*Directions*. Could you reproduce every one of the records below, character for character?
>> Begin Raw data
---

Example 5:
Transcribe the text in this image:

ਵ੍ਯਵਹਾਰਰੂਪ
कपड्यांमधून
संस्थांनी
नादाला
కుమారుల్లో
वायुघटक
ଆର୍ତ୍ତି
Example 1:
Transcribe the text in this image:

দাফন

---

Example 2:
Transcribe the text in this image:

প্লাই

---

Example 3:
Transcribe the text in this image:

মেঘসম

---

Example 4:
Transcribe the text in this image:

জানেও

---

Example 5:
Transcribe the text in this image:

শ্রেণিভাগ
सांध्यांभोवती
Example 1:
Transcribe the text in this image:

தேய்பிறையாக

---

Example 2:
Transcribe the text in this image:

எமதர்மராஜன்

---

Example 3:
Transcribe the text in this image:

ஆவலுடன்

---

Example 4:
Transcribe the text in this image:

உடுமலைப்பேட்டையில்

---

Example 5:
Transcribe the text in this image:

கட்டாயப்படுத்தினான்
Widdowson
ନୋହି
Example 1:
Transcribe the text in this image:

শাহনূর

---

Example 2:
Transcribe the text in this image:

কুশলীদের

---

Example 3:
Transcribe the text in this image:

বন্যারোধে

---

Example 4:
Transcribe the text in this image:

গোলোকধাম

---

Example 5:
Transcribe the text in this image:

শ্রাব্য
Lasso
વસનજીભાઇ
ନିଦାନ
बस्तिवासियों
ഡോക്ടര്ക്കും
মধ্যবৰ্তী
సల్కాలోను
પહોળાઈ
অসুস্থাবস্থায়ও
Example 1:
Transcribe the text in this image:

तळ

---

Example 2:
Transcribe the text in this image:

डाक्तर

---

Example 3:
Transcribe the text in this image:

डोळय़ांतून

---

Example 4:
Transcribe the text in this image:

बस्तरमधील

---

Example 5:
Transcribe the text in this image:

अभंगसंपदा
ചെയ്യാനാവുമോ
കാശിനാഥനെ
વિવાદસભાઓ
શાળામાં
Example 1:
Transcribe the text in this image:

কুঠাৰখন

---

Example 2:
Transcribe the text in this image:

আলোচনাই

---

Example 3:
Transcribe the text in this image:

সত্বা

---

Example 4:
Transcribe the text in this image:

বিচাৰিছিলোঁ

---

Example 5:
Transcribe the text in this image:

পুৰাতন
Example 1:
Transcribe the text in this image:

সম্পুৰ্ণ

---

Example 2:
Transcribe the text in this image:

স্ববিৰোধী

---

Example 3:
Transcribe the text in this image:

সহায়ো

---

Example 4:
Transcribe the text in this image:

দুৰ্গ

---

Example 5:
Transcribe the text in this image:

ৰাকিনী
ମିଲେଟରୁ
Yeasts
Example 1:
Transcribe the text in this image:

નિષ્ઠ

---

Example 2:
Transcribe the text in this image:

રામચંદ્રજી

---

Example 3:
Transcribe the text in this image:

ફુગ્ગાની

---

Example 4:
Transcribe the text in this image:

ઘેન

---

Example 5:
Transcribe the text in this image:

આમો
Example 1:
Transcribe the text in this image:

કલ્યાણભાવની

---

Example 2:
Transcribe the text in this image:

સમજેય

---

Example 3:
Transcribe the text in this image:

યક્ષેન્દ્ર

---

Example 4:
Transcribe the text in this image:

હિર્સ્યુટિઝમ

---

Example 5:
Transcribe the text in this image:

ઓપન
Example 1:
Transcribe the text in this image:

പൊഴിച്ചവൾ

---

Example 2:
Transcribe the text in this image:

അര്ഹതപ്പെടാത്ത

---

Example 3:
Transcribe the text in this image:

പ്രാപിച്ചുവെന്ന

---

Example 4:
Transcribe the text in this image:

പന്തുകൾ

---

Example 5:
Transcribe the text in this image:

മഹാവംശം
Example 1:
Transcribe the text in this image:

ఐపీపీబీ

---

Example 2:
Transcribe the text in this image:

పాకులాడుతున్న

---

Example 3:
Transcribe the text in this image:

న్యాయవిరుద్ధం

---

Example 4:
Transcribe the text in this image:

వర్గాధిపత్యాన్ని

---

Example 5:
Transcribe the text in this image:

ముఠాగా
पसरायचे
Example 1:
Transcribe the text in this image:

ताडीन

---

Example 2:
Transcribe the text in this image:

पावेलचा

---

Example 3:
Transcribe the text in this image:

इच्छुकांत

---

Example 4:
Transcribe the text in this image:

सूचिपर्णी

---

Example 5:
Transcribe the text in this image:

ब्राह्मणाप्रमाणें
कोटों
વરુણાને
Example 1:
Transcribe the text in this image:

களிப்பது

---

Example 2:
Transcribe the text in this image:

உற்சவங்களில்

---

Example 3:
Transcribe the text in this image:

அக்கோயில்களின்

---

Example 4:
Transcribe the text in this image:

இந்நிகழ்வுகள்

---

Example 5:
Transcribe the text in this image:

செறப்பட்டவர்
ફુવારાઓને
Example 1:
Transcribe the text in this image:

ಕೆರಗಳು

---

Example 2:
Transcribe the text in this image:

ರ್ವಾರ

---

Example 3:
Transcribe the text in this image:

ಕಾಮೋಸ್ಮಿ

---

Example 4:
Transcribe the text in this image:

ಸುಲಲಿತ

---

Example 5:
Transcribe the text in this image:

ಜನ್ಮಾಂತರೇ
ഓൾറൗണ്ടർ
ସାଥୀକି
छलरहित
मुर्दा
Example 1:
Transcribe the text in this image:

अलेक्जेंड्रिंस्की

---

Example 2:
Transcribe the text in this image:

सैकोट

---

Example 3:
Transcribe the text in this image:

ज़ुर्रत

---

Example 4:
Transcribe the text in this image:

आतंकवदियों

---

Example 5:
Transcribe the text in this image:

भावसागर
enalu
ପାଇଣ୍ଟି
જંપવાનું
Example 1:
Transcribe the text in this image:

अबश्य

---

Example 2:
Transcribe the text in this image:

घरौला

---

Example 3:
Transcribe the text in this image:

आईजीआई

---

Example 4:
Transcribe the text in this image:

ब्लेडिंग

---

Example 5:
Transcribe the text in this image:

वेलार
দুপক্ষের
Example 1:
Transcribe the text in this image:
>> End Raw data
*Answer to this exercise*.
---

Example 5:
Transcribe the text in this image:

ਵ੍ਯਵਹਾਰਰੂਪ
कपड्यांमधून
संस्थांनी
नादाला
కుమారుల్లో
वायुघटक
ଆର୍ତ୍ତି
Example 1:
Transcribe the text in this image:

দাফন

---

Example 2:
Transcribe the text in this image:

প্লাই

---

Example 3:
Transcribe the text in this image:

মেঘসম

---

Example 4:
Transcribe the text in this image:

জানেও

---

Example 5:
Transcribe the text in this image:

শ্রেণিভাগ
सांध्यांभोवती
Example 1:
Transcribe the text in this image:

தேய்பிறையாக

---

Example 2:
Transcribe the text in this image:

எமதர்மராஜன்

---

Example 3:
Transcribe the text in this image:

ஆவலுடன்

---

Example 4:
Transcribe the text in this image:

உடுமலைப்பேட்டையில்

---

Example 5:
Transcribe the text in this image:

கட்டாயப்படுத்தினான்
Widdowson
ନୋହି
Example 1:
Transcribe the text in this image:

শাহনূর

---

Example 2:
Transcribe the text in this image:

কুশলীদের

---

Example 3:
Transcribe the text in this image:

বন্যারোধে

---

Example 4:
Transcribe the text in this image:

গোলোকধাম

---

Example 5:
Transcribe the text in this image:

শ্রাব্য
Lasso
વસનજીભાઇ
ନିଦାନ
बस्तिवासियों
ഡോക്ടര്ക്കും
মধ্যবৰ্তী
సల్కాలోను
પહોળાઈ
অসুস্থাবস্থায়ও
Example 1:
Transcribe the text in this image:

तळ

---

Example 2:
Transcribe the text in this image:

डाक्तर

---

Example 3:
Transcribe the text in this image:

डोळय़ांतून

---

Example 4:
Transcribe the text in this image:

बस्तरमधील

---

Example 5:
Transcribe the text in this image:

अभंगसंपदा
ചെയ്യാനാവുമോ
കാശിനാഥനെ
વિવાદસભાઓ
શાળામાં
Example 1:
Transcribe the text in this image:

কুঠাৰখন

---

Example 2:
Transcribe the text in this image:

আলোচনাই

---

Example 3:
Transcribe the text in this image:

সত্বা

---

Example 4:
Transcribe the text in this image:

বিচাৰিছিলোঁ

---

Example 5:
Transcribe the text in this image:

পুৰাতন
Example 1:
Transcribe the text in this image:

সম্পুৰ্ণ

---

Example 2:
Transcribe the text in this image:

স্ববিৰোধী

---

Example 3:
Transcribe the text in this image:

সহায়ো

---

Example 4:
Transcribe the text in this image:

দুৰ্গ

---

Example 5:
Transcribe the text in this image:

ৰাকিনী
ମିଲେଟରୁ
Yeasts
Example 1:
Transcribe the text in this image:

નિષ્ઠ

---

Example 2:
Transcribe the text in this image:

રામચંદ્રજી

---

Example 3:
Transcribe the text in this image:

ફુગ્ગાની

---

Example 4:
Transcribe the text in this image:

ઘેન

---

Example 5:
Transcribe the text in this image:

આમો
Example 1:
Transcribe the text in this image:

કલ્યાણભાવની

---

Example 2:
Transcribe the text in this image:

સમજેય

---

Example 3:
Transcribe the text in this image:

યક્ષેન્દ્ર

---

Example 4:
Transcribe the text in this image:

હિર્સ્યુટિઝમ

---

Example 5:
Transcribe the text in this image:

ઓપન
Example 1:
Transcribe the text in this image:

പൊഴിച്ചവൾ

---

Example 2:
Transcribe the text in this image:

അര്ഹതപ്പെടാത്ത

---

Example 3:
Transcribe the text in this image:

പ്രാപിച്ചുവെന്ന

---

Example 4:
Transcribe the text in this image:

പന്തുകൾ

---

Example 5:
Transcribe the text in this image:

മഹാവംശം
Example 1:
Transcribe the text in this image:

ఐపీపీబీ

---

Example 2:
Transcribe the text in this image:

పాకులాడుతున్న

---

Example 3:
Transcribe the text in this image:

న్యాయవిరుద్ధం

---

Example 4:
Transcribe the text in this image:

వర్గాధిపత్యాన్ని

---

Example 5:
Transcribe the text in this image:

ముఠాగా
पसरायचे
Example 1:
Transcribe the text in this image:

ताडीन

---

Example 2:
Transcribe the text in this image:

पावेलचा

---

Example 3:
Transcribe the text in this image:

इच्छुकांत

---

Example 4:
Transcribe the text in this image:

सूचिपर्णी

---

Example 5:
Transcribe the text in this image:

ब्राह्मणाप्रमाणें
कोटों
વરુણાને
Example 1:
Transcribe the text in this image:

களிப்பது

---

Example 2:
Transcribe the text in this image:

உற்சவங்களில்

---

Example 3:
Transcribe the text in this image:

அக்கோயில்களின்

---

Example 4:
Transcribe the text in this image:

இந்நிகழ்வுகள்

---

Example 5:
Transcribe the text in this image:

செறப்பட்டவர்
ફુવારાઓને
Example 1:
Transcribe the text in this image:

ಕೆರಗಳು

---

Example 2:
Transcribe the text in this image:

ರ್ವಾರ

---

Example 3:
Transcribe the text in this image:

ಕಾಮೋಸ್ಮಿ

---

Example 4:
Transcribe the text in this image:

ಸುಲಲಿತ

---

Example 5:
Transcribe the text in this image:

ಜನ್ಮಾಂತರೇ
ഓൾറൗണ്ടർ
ସାଥୀକି
छलरहित
मुर्दा
Example 1:
Transcribe the text in this image:

अलेक्जेंड्रिंस्की

---

Example 2:
Transcribe the text in this image:

सैकोट

---

Example 3:
Transcribe the text in this image:

ज़ुर्रत

---

Example 4:
Transcribe the text in this image:

आतंकवदियों

---

Example 5:
Transcribe the text in this image:

भावसागर
enalu
ପାଇଣ୍ଟି
જંપવાનું
Example 1:
Transcribe the text in this image:

अबश्य

---

Example 2:
Transcribe the text in this image:

घरौला

---

Example 3:
Transcribe the text in this image:

आईजीआई

---

Example 4:
Transcribe the text in this image:

ब्लेडिंग

---

Example 5:
Transcribe the text in this image:

वेलार
দুপক্ষের
Example 1:
Transcribe the text in this image:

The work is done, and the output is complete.